Sunday, January 31, 2016

Cymbal #51:: Stories of the Street


I have been asked by hundreds of children - How do Cymbals come into existence? The answer is simple. They happen when the music hits the light.

Sweet Mother Night, now let your purple cloak enfold us.

Your fingers in mine, a bridge of tendons and bone. Your voice like the low wind in the grove. I can smell eucalyptus when your mouth opens. Our wine is abandoned – the gloaming is our cup.

The company has faded, you’re singing only for me. Your voice is the gift and I’m on my knees to receive it. There are tombs on either side of us, incised into the velvet of the sky. When this city falls, we will have again what we always did: dust and rock, bush and tomb.

There is a holiness which has no eternity in it, which will not survive the light of day. This is the unwritten present, the taste of possibility. You are not old, and I am not young. We are all ageless in the loose grasp of the purple night. Look at me now. I’m made of bronze. This is no less than you deserve, and it’s all we have on earth.

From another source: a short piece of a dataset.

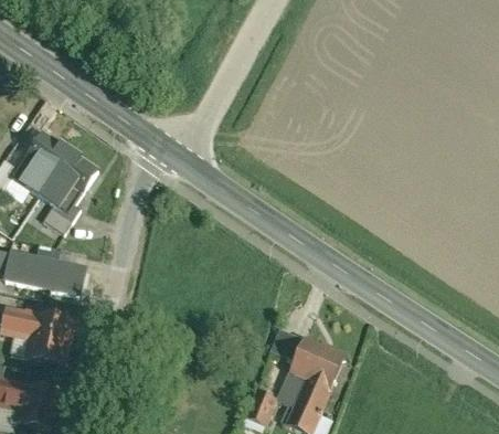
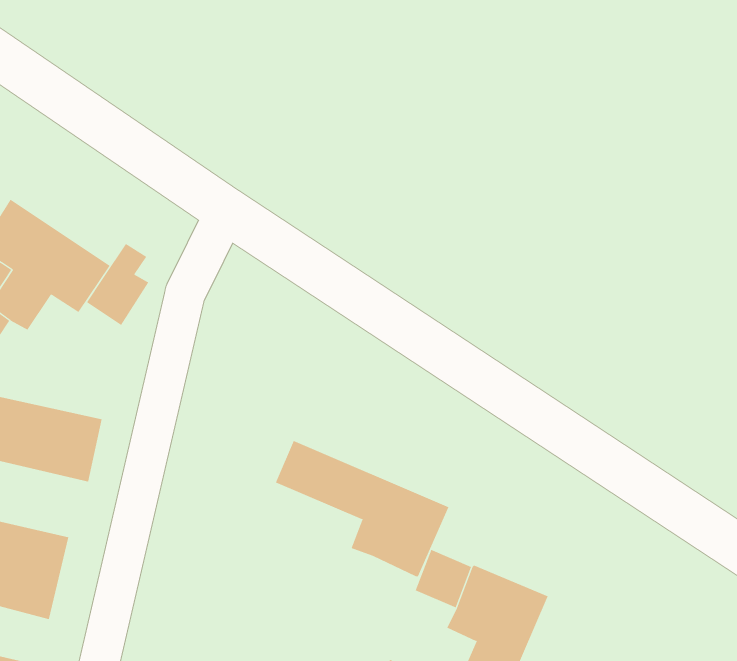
building: [43,186,78,232] -> [86,243,149,326]
building: none -> [275,440,449,577]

That Petrol Emotion - Stories of the Street - 1991
(a cover of a Leonard Cohen original)




In our transient city lies an eternal necropolis. All of these tombs are full of those, who were once like you and me. They let their flesh have penury, and the souls eternal night. The rest of the world is sleeping. We are those the night has bound till dawn. Your hair catches the light of the lanterns in the trees. Lean your lips into mine. There is not another world, and the one allowed us is dying.